Project - HomeMaker, Service
About
HomeMaker - Service, A cloud-based system for handling issues related to warranty and other building-related matters.
Challenges
I guide the organisation through adopting new tools and workflows, implementing changes incrementally to build buy-in and understanding.
My role
As the company’s first product designer.
I took ownership of the overall design direction. Driving user interviews, collaborating closely with the team, and ensuring quality control alongside our in-house tester.
I was part of a team with developers and a product owner, bringing design expertise and a user-centred perspective to the organisation.
overview of issue handling.
Your specific role in the project and how you collaborated with others
I owned the design and constantly worked with others to address users’ needs while aligning with business goals.
I led the initiative to involve the users. Because users were often unsure about system actions and responses, largely due to the product not having been tested by its intended audience. Usability issues persisted due to the absence of user-centric design practices in the original development process.

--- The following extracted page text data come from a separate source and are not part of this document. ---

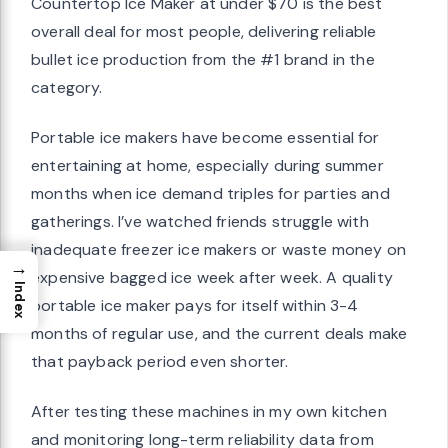
Countertop Ice Maker at under $70 is the best
overall deal for most people, delivering reliable
bullet ice production from the #1 brand in the
category.
Portable ice makers have become essential for
entertaining at home, especially during summer
months when ice demand triples for parties and
gatherings. I’ve watched friends struggle with
inadequate freezer ice makers or waste money on
→
expensive bagged ice week after week. A quality
Index
portable ice maker pays for itself within 3-4
months of regular use, and the current deals make
that payback period even shorter.
After testing these machines in my own kitchen
and monitoring long-term reliability data from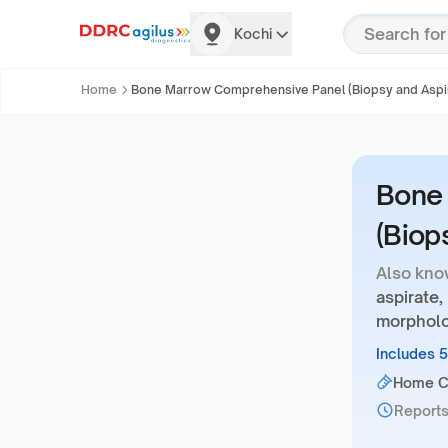
Kochi
Home
Bone Marrow Comprehensive Panel (Biopsy and Aspi
Bone
(Biop
Also kno
aspirate
morpholo
Includes 
Home Co
Reports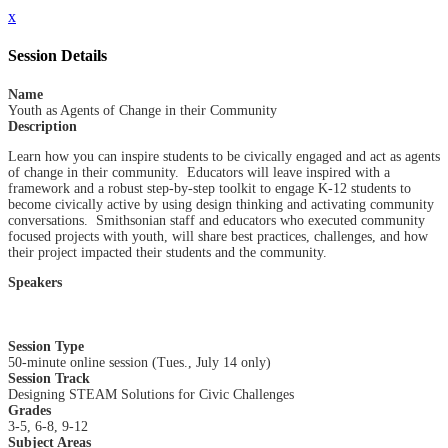
x
Session Details
Name
Youth as Agents of Change in their Community
Description
Learn how you can inspire students to be civically engaged and act as agents
of change in their community. Educators will leave inspired with a
framework and a robust step-by-step toolkit to engage K-12 students to
become civically active by using design thinking and activating community
conversations. Smithsonian staff and educators who executed community
focused projects with youth, will share best practices, challenges, and how
their project impacted their students and the community.
Speakers
Session Type
50-minute online session (Tues., July 14 only)
Session Track
Designing STEAM Solutions for Civic Challenges
Grades
3-5, 6-8, 9-12
Subject Areas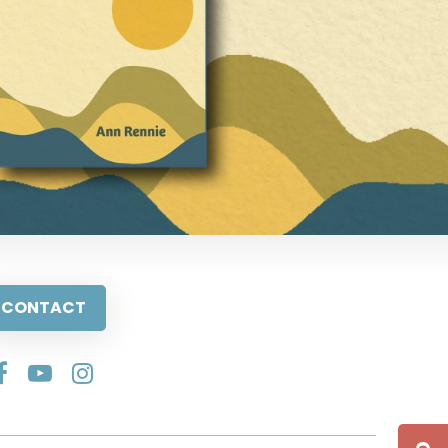
CONTACT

Based on meetings and interviews with clients, but also input from the team. My design was built on this to reflect the new needs and wants of both the business and users.
How you came to your proposed solution
I had a research-driven approach, collecting insights from client interviews, team meetings, Customer Success feedback, and analytics tools. By synthesising this data, I was able to prioritise features and improvements based on real user needs and business goals, ensuring our decisions were grounded in actionable insights.
I suggested sprint priorities to the product owner, validated recommendations with user cases, and translated these into actionable designs for development, testing, and release.
Challenges you faced, including design concepts that were ultimately not pursued
However, the initial brief was unclear, and tight deadlines constrained feedback and research, requiring us to make informed assumptions.
How the project affected the users and the business
The redesigned application exceeded adoption expectations: all users migrated to the new version in just 3 months, instead of the 6 months anticipated, demonstrating the effectiveness and user-friendliness of the new design.
What I learned
This experience taught me the importance and challenge of communicating user feedback to teams unaccustomed to iterative, feedback-driven processes. Establishing a feedback loop required persistence, clear rationale, and ongoing advocacy for the user perspective.